また、燗酒イコール冬、と思われがちですが、暑くなってきて傷み始めた酒の臭みをとるために温めたのがはじまりで、本来、燗酒は『初夏の味』だったのです。



・歴史のなかの日本酒

織田信長による比叡山焼き討ち、といえば、日本史の教科書では太字扱いの大事件ですが、実は、これにはお酒が深く関わっていたのです。
平安時代、日本酒は頻繁に庶民の口にはいるものではなく、宗教儀礼的要素が強いものでした。
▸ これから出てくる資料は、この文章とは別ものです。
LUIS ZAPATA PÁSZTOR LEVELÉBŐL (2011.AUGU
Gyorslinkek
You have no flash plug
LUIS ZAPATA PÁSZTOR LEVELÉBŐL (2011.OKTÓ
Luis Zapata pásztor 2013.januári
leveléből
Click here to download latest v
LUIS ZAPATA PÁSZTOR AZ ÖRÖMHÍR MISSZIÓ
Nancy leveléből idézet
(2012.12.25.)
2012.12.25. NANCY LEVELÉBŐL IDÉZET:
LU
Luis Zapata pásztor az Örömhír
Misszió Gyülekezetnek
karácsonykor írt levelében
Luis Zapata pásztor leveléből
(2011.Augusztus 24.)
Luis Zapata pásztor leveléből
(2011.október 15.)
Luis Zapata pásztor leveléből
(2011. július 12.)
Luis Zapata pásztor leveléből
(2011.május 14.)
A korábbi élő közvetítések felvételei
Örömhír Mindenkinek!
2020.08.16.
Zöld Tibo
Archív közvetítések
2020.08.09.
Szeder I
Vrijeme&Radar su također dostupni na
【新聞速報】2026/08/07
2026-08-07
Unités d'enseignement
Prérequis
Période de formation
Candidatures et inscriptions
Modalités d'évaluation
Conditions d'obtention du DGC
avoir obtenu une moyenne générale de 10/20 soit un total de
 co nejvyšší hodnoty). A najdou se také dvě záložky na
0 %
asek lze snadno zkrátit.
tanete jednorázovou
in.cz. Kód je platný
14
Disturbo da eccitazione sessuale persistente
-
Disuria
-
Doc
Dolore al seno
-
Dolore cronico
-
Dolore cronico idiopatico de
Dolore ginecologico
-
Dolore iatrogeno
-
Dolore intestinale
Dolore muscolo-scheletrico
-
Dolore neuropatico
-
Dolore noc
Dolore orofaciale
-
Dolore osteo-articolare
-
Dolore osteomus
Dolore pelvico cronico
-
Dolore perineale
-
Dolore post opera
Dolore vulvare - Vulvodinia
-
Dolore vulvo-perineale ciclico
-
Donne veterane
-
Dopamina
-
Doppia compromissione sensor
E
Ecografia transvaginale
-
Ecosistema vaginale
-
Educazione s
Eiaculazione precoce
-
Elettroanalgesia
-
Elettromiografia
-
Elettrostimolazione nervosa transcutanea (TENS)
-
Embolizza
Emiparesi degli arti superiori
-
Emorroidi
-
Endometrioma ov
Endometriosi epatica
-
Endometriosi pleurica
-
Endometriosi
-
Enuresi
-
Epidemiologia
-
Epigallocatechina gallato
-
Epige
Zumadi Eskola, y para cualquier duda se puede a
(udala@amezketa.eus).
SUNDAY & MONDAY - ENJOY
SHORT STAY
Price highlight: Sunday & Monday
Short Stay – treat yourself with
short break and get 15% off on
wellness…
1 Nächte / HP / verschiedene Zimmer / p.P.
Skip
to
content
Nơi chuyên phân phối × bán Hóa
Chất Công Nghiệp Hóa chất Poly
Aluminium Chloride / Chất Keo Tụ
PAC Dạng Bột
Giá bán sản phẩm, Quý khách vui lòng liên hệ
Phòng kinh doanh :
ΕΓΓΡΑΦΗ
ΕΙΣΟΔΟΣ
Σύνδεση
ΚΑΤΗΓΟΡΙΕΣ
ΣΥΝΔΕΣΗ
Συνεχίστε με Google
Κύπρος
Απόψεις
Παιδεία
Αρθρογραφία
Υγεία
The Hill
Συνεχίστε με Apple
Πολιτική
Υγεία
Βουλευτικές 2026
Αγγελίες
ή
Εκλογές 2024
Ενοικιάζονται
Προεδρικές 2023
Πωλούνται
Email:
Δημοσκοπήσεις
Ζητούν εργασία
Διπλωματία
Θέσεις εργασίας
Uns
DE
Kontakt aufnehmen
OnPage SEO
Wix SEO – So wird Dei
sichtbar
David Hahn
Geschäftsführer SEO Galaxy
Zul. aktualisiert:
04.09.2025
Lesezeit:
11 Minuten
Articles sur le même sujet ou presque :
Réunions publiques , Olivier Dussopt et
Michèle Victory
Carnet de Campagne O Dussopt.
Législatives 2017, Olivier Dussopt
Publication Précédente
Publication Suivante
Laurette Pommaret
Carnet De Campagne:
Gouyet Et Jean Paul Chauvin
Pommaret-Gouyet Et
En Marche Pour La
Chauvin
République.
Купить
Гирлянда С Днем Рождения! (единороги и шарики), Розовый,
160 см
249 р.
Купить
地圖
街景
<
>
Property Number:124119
そういった時代背景のなかで発達していったのが、『僧坊酒』または『寺坊酒』と呼ばれる薬酒で、中世の寺院で醸造され、非常に高い評価を受けていました。
時代が鎌倉に入ると、都市化が進み、商業が盛んになるにつれ、米と同等の経済価値をもった、商品としての酒が流通しはじめたのです。そこで、かねてより高い評価を受けていた寺院の酒は、高値で取り引きされるようになっていき、次第に寺院が力を持ちはじめて武力すら持つようになっていったのです。
武力をもつことで強大化する寺院を押さえるには、その資金源である酒造りをとめるしかない。そこで、信長は比叡山を焼き討ちし、寺とともに麹も焼き払ってしまったのでした。



・文学のなかの日本酒

文献の中の最古の酒は、『大隈国風土記』に記載されている、弥生時代の「口噛み」の酒です。その名の通り、穀物を口で良く噛んだものを醗酵させてつくったもの。この「口噛み」の作業を行うのは巫女に限られていました。酒造りの原点は、女性であったのです。
その昔、酒造りを若い女性が行っていたのは万国共通のようで、フランスでも、ワインを造るためのブドウを踏みつぶす仕事は、若く美しい未婚の女性に限られていたそうです。
逸話に残る酒として有名なのは、島根県出雲地方の『八塩折(やしおり)の酒』。ヤマタノオロチの酒、と言ったほうが分かりやすいかもしれませんね。スサノオノミコトがオロチを酔わせた酒は、「何度も何度もくり返し醸造した良い(あるいは濃い)酒」で、食物としての要素が強かった古代の酒は、お粥に近いようなものを箸で「食べて」いたそうです。